> **WHAT IS NEEDED**: Across all the entries below, how many lines contain the string "pinky"? The number by itself is the answer.

> **INFORMATION GIVEN**:
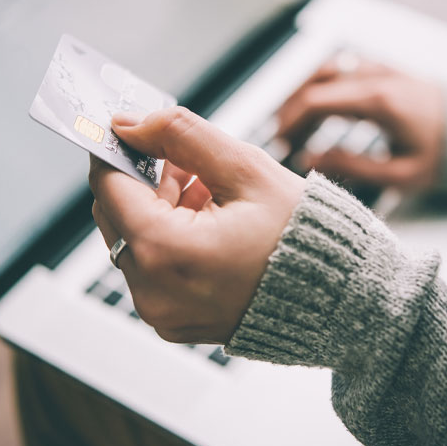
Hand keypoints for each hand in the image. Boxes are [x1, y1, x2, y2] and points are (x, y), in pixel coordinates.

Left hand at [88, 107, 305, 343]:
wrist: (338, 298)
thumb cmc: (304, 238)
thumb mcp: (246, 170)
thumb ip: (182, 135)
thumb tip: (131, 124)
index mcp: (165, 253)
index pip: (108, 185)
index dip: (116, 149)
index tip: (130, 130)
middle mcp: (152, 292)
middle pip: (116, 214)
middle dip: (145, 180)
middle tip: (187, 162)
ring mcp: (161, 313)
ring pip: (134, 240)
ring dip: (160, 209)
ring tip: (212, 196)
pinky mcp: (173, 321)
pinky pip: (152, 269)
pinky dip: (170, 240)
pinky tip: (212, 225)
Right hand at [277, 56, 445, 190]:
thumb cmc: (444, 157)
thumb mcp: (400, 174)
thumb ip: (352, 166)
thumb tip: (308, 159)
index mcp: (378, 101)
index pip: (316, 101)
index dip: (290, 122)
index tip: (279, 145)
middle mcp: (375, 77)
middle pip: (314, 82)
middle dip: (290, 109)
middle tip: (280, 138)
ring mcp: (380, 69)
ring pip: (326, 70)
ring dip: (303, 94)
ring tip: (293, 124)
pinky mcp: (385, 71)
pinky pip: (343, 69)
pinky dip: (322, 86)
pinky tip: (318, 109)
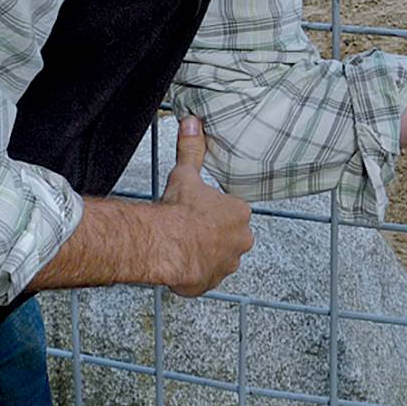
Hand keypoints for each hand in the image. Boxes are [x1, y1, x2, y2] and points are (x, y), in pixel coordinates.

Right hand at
==
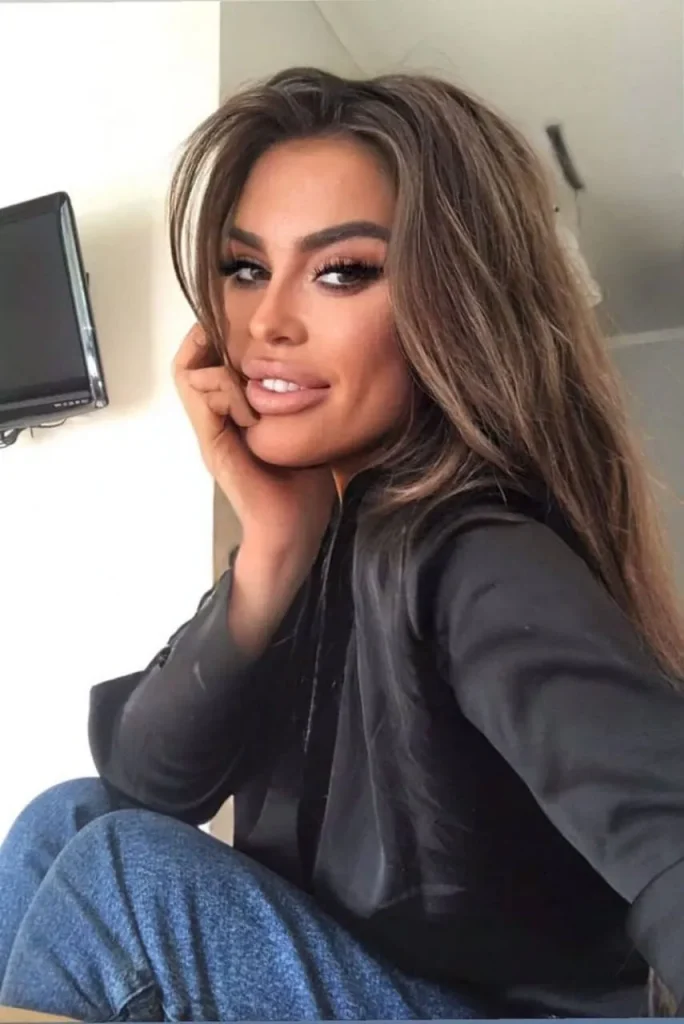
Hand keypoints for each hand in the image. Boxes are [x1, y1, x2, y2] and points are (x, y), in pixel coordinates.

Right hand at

> **WRITTEN SOLUTION**: 8